• TO-DO ITEM: Transcribe the data below verbatim from the line with "を高めるのに役立つ、顧客教育または拡張エンタ" to the line with "імуноферментним методом. В". Include both of those lines.

• RECORD SET:

╔══

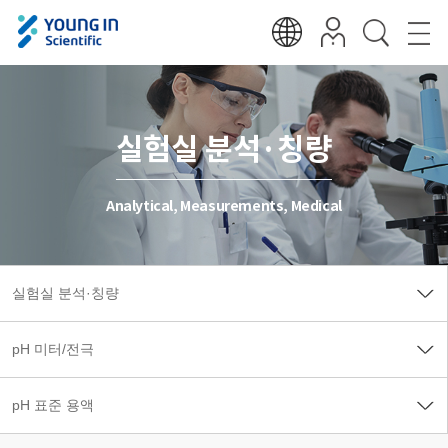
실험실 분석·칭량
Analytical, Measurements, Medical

╚══
╔══

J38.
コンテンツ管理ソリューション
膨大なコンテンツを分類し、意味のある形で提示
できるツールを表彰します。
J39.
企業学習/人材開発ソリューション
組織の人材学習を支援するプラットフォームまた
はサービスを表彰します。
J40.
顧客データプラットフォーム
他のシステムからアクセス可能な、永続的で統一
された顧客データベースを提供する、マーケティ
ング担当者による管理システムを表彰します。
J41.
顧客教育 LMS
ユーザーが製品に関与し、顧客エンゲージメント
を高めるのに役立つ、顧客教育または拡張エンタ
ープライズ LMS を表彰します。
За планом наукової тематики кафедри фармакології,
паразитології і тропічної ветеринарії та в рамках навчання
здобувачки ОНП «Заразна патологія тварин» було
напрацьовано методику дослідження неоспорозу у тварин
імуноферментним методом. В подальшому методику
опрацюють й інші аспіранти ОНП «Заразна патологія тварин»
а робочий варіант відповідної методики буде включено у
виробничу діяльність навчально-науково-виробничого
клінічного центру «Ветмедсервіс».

╚══
╔══

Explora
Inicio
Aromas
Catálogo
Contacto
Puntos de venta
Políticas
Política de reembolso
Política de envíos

╚══

• RESULT BELOW:
を高めるのに役立つ、顧客教育または拡張エンタ
ープライズ LMS を表彰します。
За планом наукової тематики кафедри фармакології,
паразитології і тропічної ветеринарії та в рамках навчання
здобувачки ОНП «Заразна патологія тварин» було
напрацьовано методику дослідження неоспорозу у тварин
імуноферментним методом. В подальшому методику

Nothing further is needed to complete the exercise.